The wave DOES build knowledge and understanding, though. Each wave that hits the beach leaves a little bit of water behind. Not the whole amount! The beach isn’t sufficient to contain that. But after the wave recedes, down deep in the sand, the water level is a little higher than it was. Things are moving slightly differently down there than they were. Eventually, wave after wave changes the beach, and thus the people on it.
It’s certainly possible to get a revelation that changes your life in obvious ways in an instant. It happens, and it’s valid. When it happens, you also have to ask whether that revelation is all God, or if there isn’t a fair amount of you and what you already wanted in there. We all tend to hear the things we want to hear. Like a tsunami, obvious life-changing revelations might only happen once or twice in a lifetime. They don’t happen every Sunday, with every sermon. Making that a goal warps scripture for both the hearer and the speaker.

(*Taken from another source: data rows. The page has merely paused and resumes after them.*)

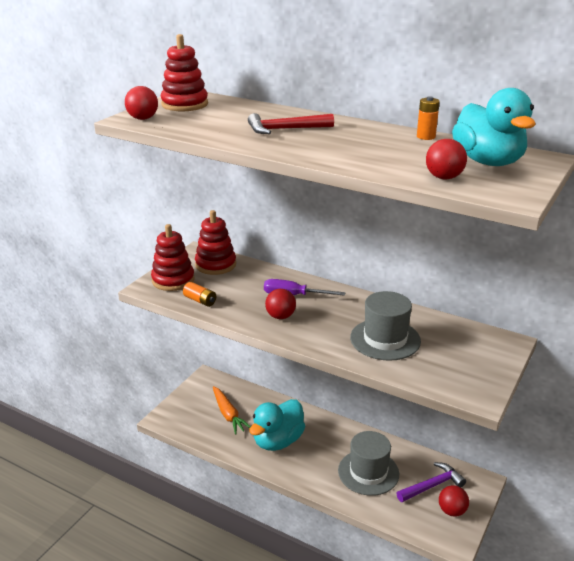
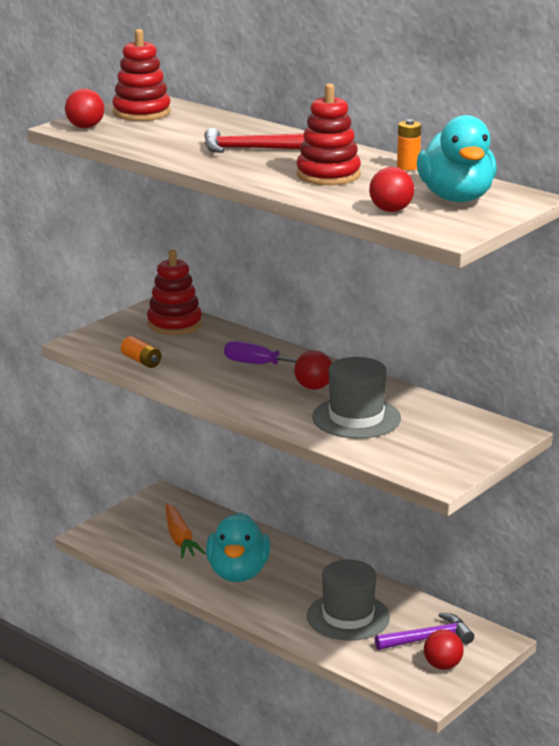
camera: 10 degrees right, 5 degrees down
(173, 280) = (114, 337): red stacking toy -> red stacking toy (328, 175)
(278, 441) = (238, 573): turquoise duck -> turquoise duck turned 45 degrees counterclockwise
(280, 316) = (236, 385): red ball -> red ball (313, 387)

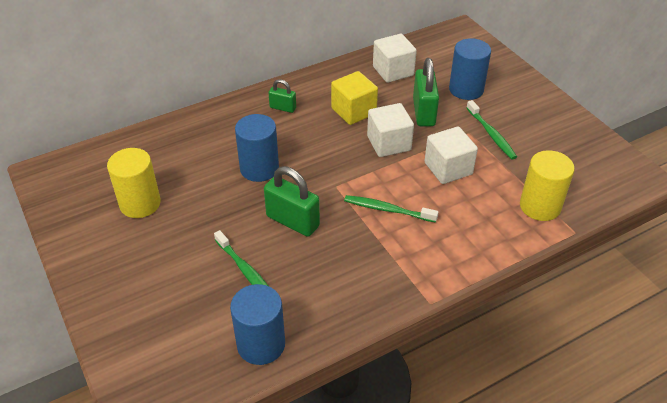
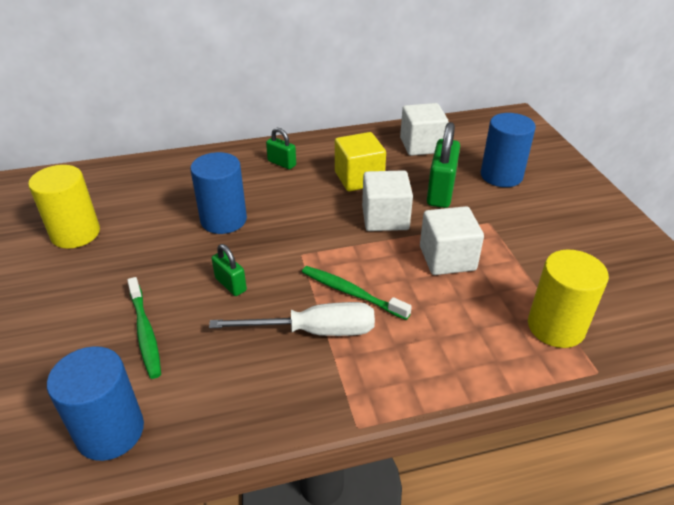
camera: 15 degrees right, 5 degrees down
(293, 221) = (231, 284): green padlock -> green padlock, size x0.56
(372, 244) = (314, 331): none -> white screwdriver
(491, 134) = (516, 229): green toothbrush -> none

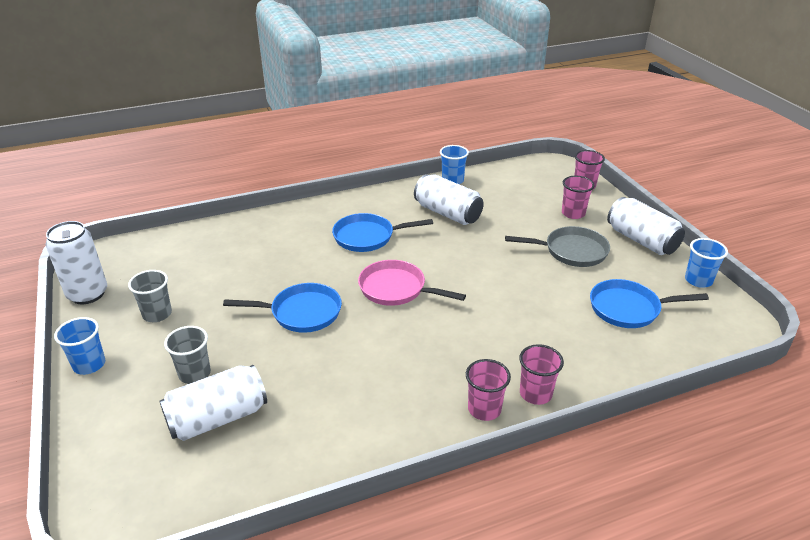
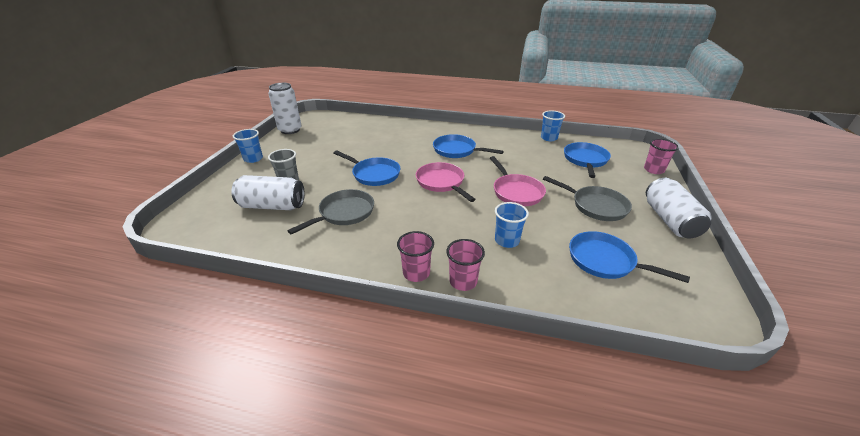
camera: 35 degrees right, 0 degrees up
(157, 314) = (307, 149): grey cup -> none
(326, 381) = (344, 213): none -> grey pan
(447, 213) = (524, 154): white can -> none
(485, 267) = (516, 192): none -> pink pan
(515, 197) = (585, 160): none -> blue pan
(573, 213) = (624, 183): pink cup -> none
(698, 280) = (699, 268): blue cup -> blue cup (507, 240)

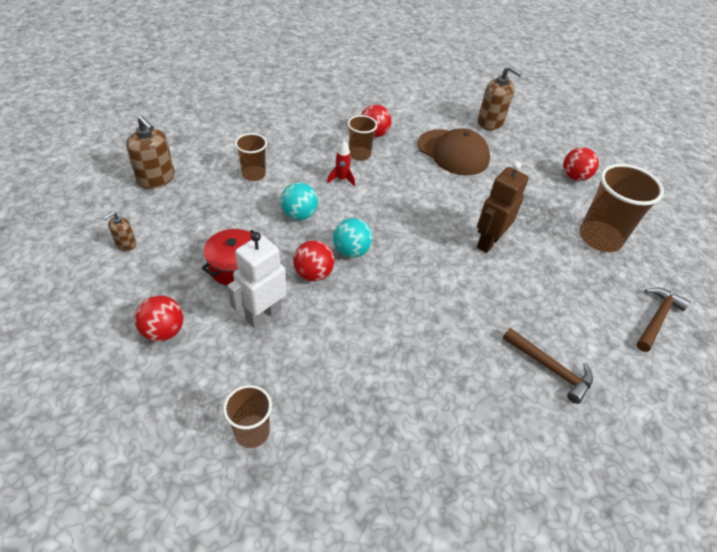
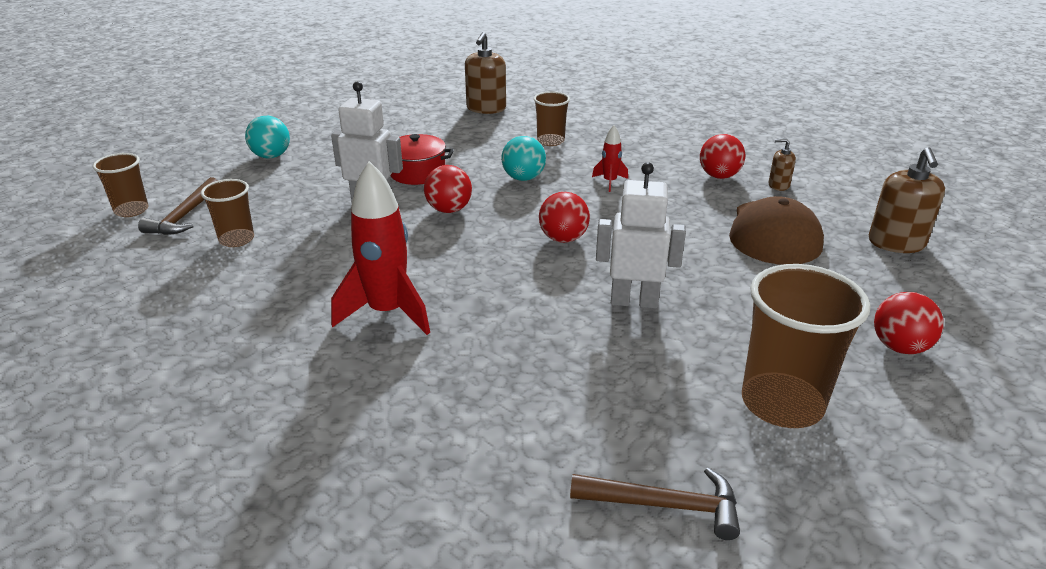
camera: 65 degrees right, 15 degrees down
(126, 244) = (395, 125): brown soap dispenser -> brown soap dispenser (778, 185)
(163, 331) = (315, 170): red ball -> red ball (563, 239)
(351, 251) = (505, 219): turquoise ball -> turquoise ball (271, 156)
(359, 154) = (667, 179): brown cup -> brown cup (131, 210)
(433, 365) = (387, 312): none -> red rocket
(488, 242) = (634, 301): brown robot -> white robot
(550, 368) = (455, 404): brown hammer -> brown hammer (185, 216)

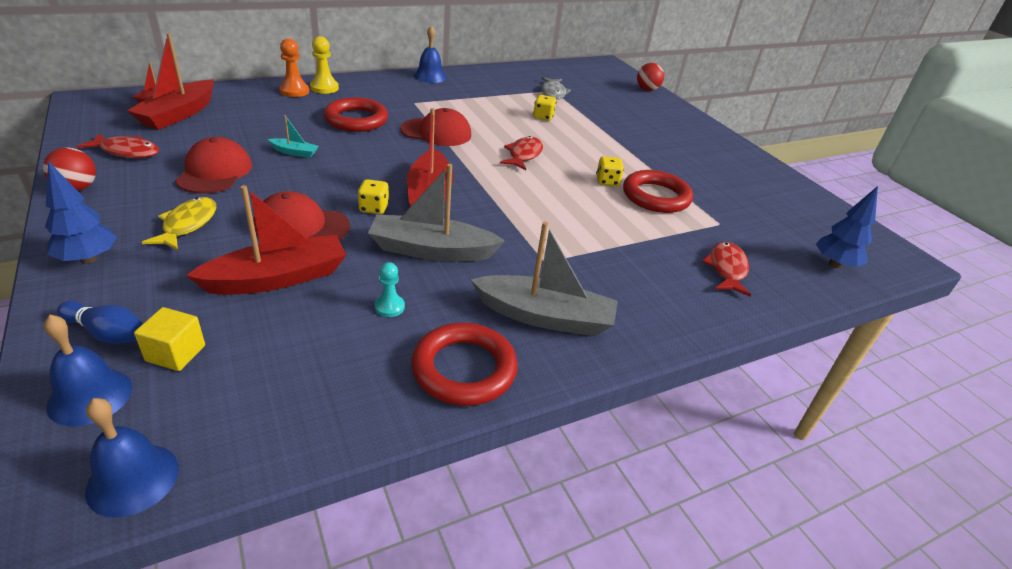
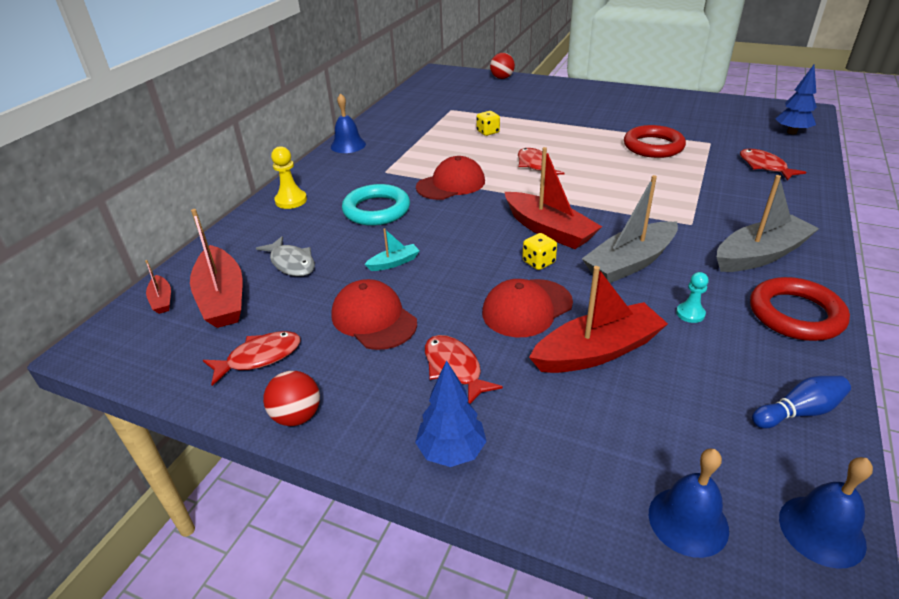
camera: 35 degrees left, 0 degrees up
(107, 333) = (596, 479): blue bowling pin -> blue bowling pin (798, 412)
(176, 353) = (662, 448): yellow cube -> none
(188, 224) = (454, 368): yellow fish -> red fish
(278, 278) = (597, 351): red boat -> red boat turned 45 degrees clockwise
(294, 91) = (273, 217): orange pawn -> none
(356, 120) = (376, 210): red ring -> turquoise ring
(553, 93) = (455, 111): grey fish -> grey fish (291, 263)
(607, 181) = (613, 153): yellow dice -> none

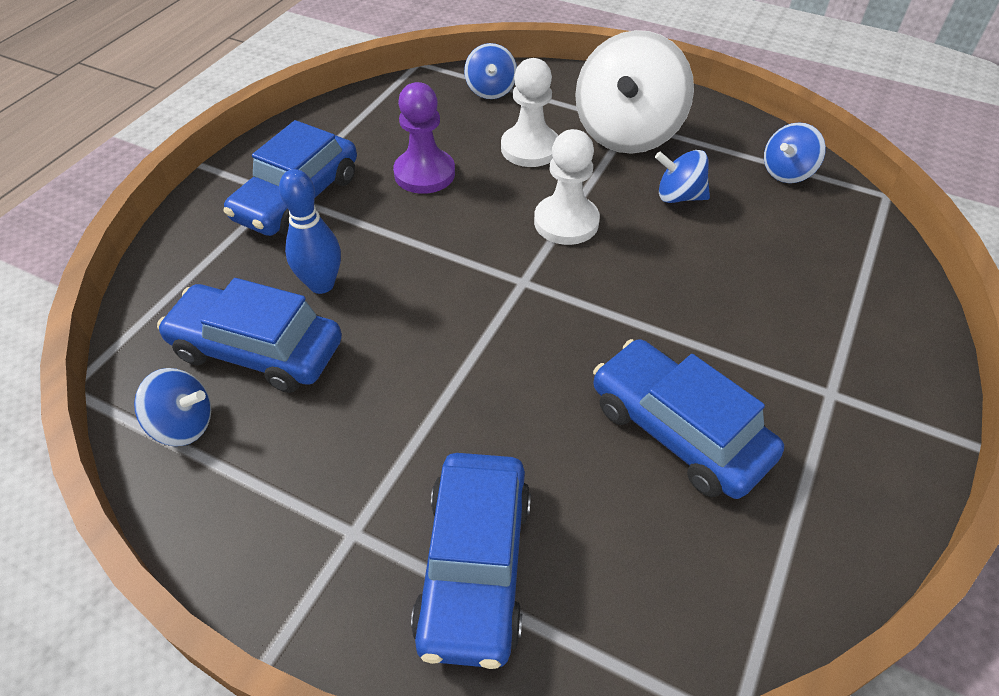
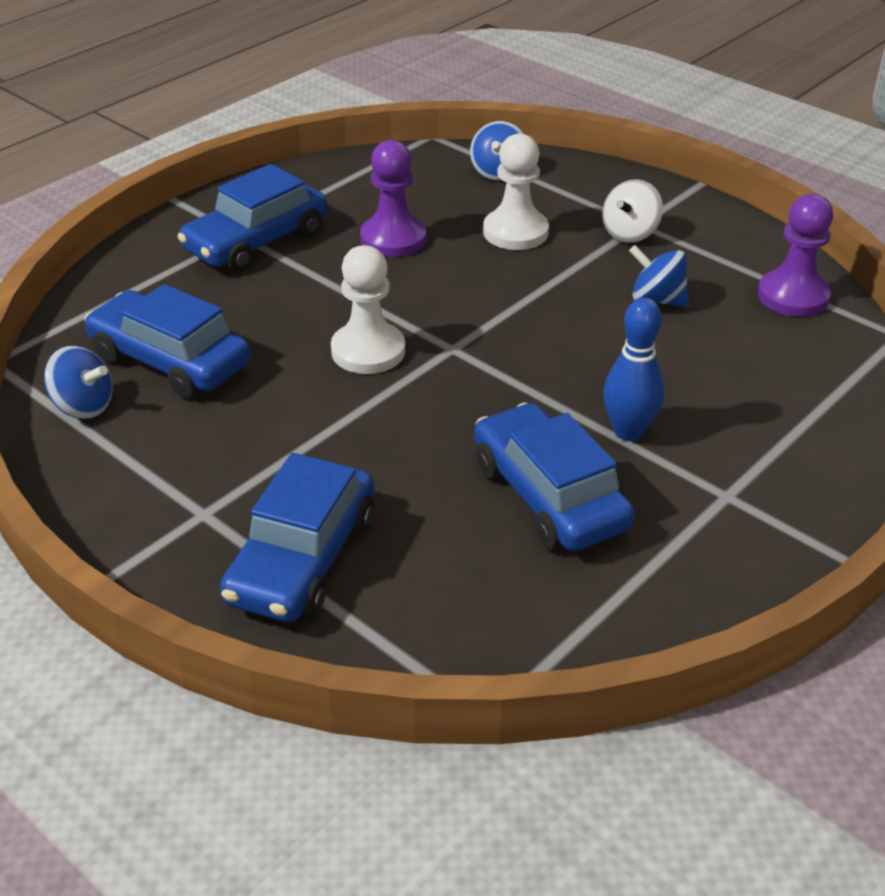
camera: 15 degrees right, 10 degrees down
(321, 284) = (251, 318): blue bowling pin -> blue bowling pin (628, 431)
(566, 222) = (522, 304): white pawn -> white pawn (368, 351)
(627, 133) = (630, 233): white spinning top -> white spinning top, size x0.49
(787, 172) = (793, 296): blue spinning top -> purple pawn

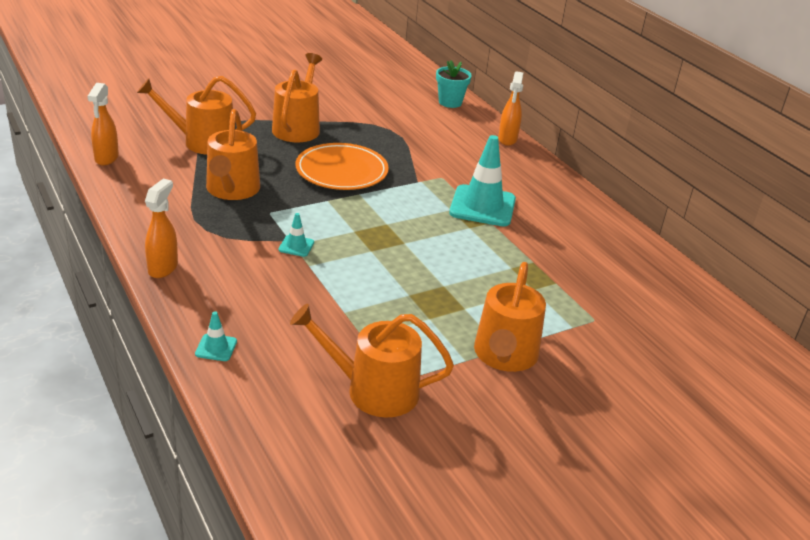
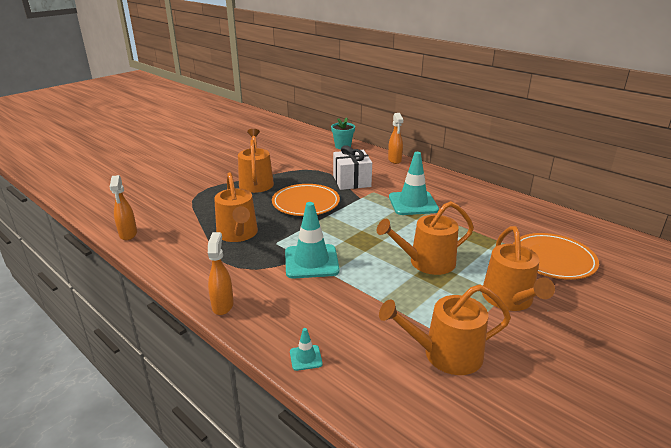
camera: 15 degrees left, 5 degrees down
(203, 142) = (195, 206): orange watering can -> orange watering can (427, 262)
(296, 246) = (311, 261): turquoise traffic cone -> turquoise traffic cone, size x2.23
(423, 156) = (351, 181): none -> white gift
(608, 326) = (553, 259): none -> orange plate

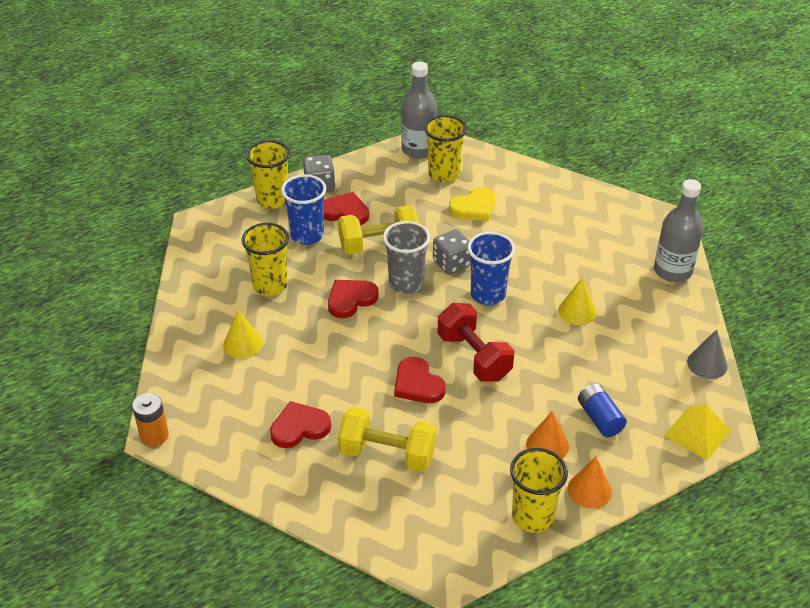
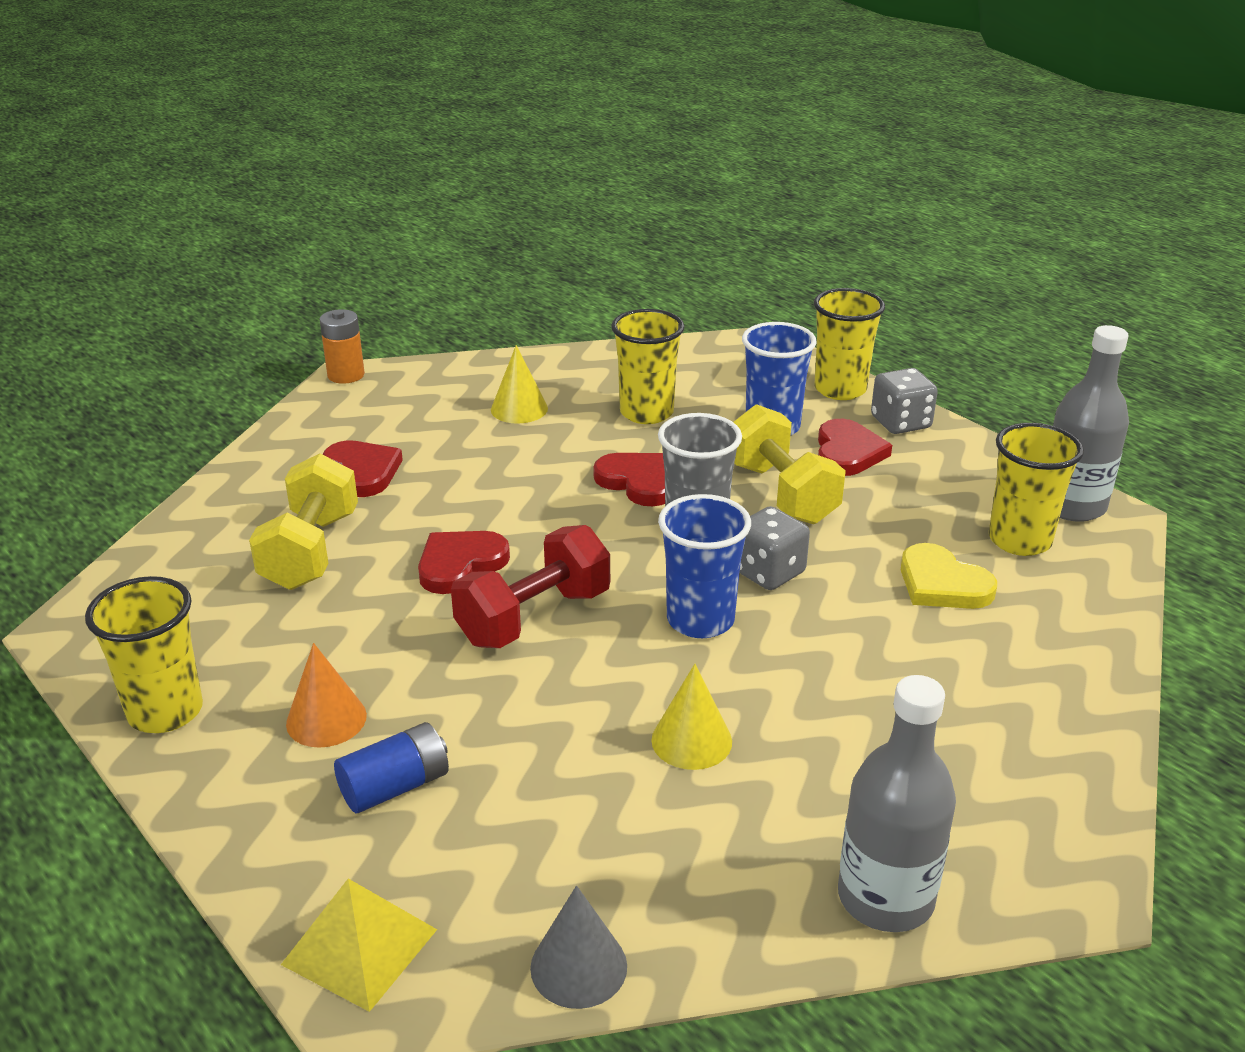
camera: 80 degrees right, 10 degrees down
(589, 490) = (216, 780): orange cone -> none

We get changed more often, and I’d argue more permanently, as we struggle with little revelations day by day, Sunday by Sunday. We don’t experience the true majesty of the ocean through any given wave, but through the awesome accumulation of all the waves together over time, bigger than all of us and never ceasing. Each sermon becomes a small part of that story, continuing the motion until the next wave comes in to move and inspire us again.
I’m glad I get to experience this journey with you. I hope you love riding the waves with us.